__Task__. Return the entire court memorandum word for word, with nothing changed.

__Source excerpt__.
********
Kamyar Partovi-Dailami Parichehr Gurai-Tafte v. Immigration & Naturalization Service

978 F.2d 1265

NOTICE: Ninth Circuit Rule 36-3 provides that dispositions other than opinions or orders designated for publication are not precedential and should not be cited except when relevant under the doctrines of law of the case, res judicata, or collateral estoppel.
Kamyar PARTOVI-DAILAMI; Parichehr Gurai-Tafte, Petitioners,
v.
IMMIGRATION & NATURALIZATION SERVICE, Respondent.

No. 92-70240.

United States Court of Appeals, Ninth Circuit.

Submitted Nov. 4, 1992.*
Decided Nov. 10, 1992.

Before SCHROEDER, FLETCHER and PREGERSON, Circuit Judges.

1

MEMORANDUM**

2

Kamyar Partovi-Dailami and Parichehr Gurai-Tafte, natives and citizens of Iran, petition for review of the Board of Immigration Appeals' ("BIA") summary dismissal of their appeal for failure to adequately specify the grounds for the appeal pursuant to 8 C.F.R. § 3.1(d)(1-a)(i). We have jurisdiction pursuant to 8 U.S.C. § 1105a(a) and deny the petition for review.

3

* Background

4

On June 6, 1990, the petitioners, husband and wife, were issued orders to show cause why they should not be deported pursuant to section 241(a)(2) of the Immigration and Naturalization Act ("Act"), 8 U.S.C. § 1251(a)(2), as aliens who had remained in the United States longer than permitted.
********
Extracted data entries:
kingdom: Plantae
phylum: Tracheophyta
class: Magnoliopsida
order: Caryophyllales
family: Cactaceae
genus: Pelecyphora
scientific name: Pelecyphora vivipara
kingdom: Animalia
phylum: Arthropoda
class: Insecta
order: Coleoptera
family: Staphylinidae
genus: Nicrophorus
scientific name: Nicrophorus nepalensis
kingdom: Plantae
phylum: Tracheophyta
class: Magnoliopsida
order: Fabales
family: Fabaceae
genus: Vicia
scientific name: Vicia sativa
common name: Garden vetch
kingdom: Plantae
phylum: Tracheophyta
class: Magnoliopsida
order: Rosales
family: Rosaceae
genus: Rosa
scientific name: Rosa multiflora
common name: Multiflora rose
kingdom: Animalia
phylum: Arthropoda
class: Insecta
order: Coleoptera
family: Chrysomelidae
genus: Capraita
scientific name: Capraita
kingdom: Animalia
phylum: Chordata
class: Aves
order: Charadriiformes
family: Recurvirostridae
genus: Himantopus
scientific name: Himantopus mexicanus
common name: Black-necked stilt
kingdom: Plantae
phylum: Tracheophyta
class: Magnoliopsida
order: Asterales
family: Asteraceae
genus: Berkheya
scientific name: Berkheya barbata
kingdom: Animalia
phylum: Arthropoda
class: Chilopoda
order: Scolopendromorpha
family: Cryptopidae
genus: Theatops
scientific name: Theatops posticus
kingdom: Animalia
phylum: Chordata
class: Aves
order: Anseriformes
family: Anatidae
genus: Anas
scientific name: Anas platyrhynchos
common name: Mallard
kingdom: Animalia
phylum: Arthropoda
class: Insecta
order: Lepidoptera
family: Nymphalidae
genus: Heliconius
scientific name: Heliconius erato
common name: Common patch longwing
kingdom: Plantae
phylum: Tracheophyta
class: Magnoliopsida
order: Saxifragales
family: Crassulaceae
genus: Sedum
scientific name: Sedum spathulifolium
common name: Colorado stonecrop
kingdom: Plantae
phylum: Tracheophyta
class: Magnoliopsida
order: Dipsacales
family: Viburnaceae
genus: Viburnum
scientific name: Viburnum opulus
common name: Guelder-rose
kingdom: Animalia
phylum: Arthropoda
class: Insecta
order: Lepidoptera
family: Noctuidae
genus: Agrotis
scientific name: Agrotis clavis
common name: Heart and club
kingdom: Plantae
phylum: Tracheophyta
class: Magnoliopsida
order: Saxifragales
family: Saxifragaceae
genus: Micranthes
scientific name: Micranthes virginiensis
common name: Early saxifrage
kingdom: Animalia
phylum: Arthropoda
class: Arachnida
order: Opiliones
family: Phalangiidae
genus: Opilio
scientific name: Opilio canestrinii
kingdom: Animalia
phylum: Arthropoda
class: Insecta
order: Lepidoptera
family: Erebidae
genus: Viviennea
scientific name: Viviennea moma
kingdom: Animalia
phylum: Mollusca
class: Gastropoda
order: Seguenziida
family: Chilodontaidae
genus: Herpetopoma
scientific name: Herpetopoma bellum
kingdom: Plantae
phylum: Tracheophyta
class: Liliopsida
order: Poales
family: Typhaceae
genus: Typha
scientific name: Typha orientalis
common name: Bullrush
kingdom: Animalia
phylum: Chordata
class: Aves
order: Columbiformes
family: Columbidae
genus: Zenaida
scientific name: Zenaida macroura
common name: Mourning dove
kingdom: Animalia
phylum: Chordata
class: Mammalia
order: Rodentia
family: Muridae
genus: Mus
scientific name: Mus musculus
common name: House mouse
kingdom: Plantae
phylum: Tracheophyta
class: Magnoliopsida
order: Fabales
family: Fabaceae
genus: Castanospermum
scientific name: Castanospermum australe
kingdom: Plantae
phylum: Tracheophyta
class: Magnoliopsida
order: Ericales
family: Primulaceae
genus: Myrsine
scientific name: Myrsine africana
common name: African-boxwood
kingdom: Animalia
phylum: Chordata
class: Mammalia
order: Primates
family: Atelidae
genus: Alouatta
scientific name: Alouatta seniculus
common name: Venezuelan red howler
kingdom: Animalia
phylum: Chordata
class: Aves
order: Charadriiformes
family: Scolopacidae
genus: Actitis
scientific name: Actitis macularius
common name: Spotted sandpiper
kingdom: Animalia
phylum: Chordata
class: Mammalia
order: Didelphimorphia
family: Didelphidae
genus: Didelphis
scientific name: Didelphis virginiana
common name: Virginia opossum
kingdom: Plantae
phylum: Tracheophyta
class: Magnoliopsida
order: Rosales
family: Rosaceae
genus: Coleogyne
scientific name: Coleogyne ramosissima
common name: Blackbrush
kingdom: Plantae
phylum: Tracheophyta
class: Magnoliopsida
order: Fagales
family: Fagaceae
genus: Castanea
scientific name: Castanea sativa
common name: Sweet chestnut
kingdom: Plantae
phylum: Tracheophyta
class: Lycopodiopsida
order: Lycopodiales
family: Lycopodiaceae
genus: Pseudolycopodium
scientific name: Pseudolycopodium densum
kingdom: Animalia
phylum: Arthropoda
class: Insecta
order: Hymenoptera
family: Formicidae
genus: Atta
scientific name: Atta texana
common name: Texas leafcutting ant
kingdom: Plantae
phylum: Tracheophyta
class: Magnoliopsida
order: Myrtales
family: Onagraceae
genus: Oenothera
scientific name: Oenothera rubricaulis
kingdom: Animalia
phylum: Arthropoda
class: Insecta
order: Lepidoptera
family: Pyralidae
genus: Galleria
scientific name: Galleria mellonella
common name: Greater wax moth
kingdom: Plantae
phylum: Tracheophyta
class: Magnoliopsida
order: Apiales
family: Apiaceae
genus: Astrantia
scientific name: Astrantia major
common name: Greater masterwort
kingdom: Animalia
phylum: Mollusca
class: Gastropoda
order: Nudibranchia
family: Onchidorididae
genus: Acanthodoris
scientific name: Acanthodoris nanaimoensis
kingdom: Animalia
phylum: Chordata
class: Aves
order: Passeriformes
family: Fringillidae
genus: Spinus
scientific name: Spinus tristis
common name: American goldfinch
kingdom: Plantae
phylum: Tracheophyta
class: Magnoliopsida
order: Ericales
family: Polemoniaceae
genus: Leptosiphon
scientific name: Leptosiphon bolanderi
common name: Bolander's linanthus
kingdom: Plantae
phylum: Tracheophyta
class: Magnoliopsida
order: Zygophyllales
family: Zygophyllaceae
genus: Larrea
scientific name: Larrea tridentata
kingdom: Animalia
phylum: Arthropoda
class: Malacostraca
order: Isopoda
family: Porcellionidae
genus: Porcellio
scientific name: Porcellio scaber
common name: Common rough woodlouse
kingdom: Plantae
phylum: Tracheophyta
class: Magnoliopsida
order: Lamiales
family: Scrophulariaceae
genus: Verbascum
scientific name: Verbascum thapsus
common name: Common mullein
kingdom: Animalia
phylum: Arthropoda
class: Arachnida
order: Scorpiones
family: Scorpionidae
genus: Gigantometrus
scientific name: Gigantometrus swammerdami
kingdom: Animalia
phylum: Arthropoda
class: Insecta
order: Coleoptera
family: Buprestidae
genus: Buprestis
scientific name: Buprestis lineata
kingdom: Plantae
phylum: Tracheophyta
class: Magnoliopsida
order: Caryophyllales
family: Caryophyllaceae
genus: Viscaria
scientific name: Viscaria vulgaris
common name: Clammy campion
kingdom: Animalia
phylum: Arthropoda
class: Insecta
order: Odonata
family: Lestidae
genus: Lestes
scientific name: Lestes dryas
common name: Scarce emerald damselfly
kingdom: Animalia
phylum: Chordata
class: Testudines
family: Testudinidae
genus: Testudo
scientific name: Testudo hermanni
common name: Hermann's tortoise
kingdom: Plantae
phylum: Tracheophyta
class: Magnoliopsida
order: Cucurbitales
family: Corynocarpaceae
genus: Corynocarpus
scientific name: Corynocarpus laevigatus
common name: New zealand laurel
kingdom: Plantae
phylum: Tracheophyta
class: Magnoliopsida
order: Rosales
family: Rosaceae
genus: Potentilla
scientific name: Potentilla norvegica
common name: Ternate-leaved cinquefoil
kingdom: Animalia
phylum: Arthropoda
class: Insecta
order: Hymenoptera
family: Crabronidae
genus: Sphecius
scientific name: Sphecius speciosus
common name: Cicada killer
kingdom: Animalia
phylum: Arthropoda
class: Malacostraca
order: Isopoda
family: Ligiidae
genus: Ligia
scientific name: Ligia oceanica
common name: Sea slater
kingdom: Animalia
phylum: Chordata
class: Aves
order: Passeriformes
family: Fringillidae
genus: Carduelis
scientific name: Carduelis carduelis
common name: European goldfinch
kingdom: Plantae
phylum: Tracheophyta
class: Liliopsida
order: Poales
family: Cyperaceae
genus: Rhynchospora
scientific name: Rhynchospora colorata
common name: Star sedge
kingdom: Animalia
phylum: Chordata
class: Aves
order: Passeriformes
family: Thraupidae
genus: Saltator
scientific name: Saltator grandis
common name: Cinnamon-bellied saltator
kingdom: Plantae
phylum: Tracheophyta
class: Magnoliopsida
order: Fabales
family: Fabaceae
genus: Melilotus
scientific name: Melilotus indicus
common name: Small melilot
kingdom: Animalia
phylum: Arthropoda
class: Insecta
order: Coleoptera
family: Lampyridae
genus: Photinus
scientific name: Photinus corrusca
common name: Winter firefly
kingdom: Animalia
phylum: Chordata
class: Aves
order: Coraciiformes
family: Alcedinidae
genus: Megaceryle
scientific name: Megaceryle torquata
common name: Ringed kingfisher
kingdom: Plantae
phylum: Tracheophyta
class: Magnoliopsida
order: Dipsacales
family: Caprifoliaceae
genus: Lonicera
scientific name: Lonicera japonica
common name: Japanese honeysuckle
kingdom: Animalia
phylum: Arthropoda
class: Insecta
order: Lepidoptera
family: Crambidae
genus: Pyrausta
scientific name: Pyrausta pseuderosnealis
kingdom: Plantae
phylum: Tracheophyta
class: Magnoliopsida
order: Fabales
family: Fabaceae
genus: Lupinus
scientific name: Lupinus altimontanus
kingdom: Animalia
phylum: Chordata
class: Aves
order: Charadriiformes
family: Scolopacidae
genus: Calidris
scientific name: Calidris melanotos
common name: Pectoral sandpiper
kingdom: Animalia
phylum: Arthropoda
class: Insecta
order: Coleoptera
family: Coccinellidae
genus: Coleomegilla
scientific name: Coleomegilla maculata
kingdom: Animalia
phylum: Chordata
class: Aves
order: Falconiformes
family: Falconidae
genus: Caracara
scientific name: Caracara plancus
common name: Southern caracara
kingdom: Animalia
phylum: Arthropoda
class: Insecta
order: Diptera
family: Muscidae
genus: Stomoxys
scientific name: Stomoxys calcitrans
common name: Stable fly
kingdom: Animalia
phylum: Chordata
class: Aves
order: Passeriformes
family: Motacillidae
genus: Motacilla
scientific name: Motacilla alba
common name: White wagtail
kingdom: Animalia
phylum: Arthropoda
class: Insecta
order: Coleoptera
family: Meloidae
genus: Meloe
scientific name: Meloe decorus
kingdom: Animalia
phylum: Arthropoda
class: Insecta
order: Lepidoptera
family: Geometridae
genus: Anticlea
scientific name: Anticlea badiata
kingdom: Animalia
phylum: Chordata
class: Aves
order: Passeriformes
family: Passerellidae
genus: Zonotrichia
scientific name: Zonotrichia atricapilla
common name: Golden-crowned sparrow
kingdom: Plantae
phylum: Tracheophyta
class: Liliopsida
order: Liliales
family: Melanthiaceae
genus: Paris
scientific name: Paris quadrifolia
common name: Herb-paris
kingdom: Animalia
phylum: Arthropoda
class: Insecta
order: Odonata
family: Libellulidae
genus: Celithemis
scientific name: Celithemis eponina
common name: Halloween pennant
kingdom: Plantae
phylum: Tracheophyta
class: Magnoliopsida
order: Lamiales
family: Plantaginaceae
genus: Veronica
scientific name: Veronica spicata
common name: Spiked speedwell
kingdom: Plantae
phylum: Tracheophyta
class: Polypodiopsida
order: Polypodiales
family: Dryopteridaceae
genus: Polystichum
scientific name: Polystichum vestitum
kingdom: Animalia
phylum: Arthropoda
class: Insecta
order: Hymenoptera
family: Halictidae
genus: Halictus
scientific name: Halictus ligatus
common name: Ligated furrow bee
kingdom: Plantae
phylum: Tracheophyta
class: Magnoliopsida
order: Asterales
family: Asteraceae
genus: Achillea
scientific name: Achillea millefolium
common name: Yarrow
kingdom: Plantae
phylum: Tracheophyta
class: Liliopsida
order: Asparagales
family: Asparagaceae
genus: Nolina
********
__Output of the exercise__.
Kamyar Partovi-Dailami Parichehr Gurai-Tafte v. Immigration & Naturalization Service

978 F.2d 1265

NOTICE: Ninth Circuit Rule 36-3 provides that dispositions other than opinions or orders designated for publication are not precedential and should not be cited except when relevant under the doctrines of law of the case, res judicata, or collateral estoppel.
Kamyar PARTOVI-DAILAMI; Parichehr Gurai-Tafte, Petitioners,
v.
IMMIGRATION & NATURALIZATION SERVICE, Respondent.

No. 92-70240.

United States Court of Appeals, Ninth Circuit.

Submitted Nov. 4, 1992.*
Decided Nov. 10, 1992.

Before SCHROEDER, FLETCHER and PREGERSON, Circuit Judges.

1

MEMORANDUM**

2

Kamyar Partovi-Dailami and Parichehr Gurai-Tafte, natives and citizens of Iran, petition for review of the Board of Immigration Appeals' ("BIA") summary dismissal of their appeal for failure to adequately specify the grounds for the appeal pursuant to 8 C.F.R. § 3.1(d)(1-a)(i). We have jurisdiction pursuant to 8 U.S.C. § 1105a(a) and deny the petition for review.

3

* Background

4

On June 6, 1990, the petitioners, husband and wife, were issued orders to show cause why they should not be deported pursuant to section 241(a)(2) of the Immigration and Naturalization Act ("Act"), 8 U.S.C. § 1251(a)(2), as aliens who had remained in the United States longer than permitted.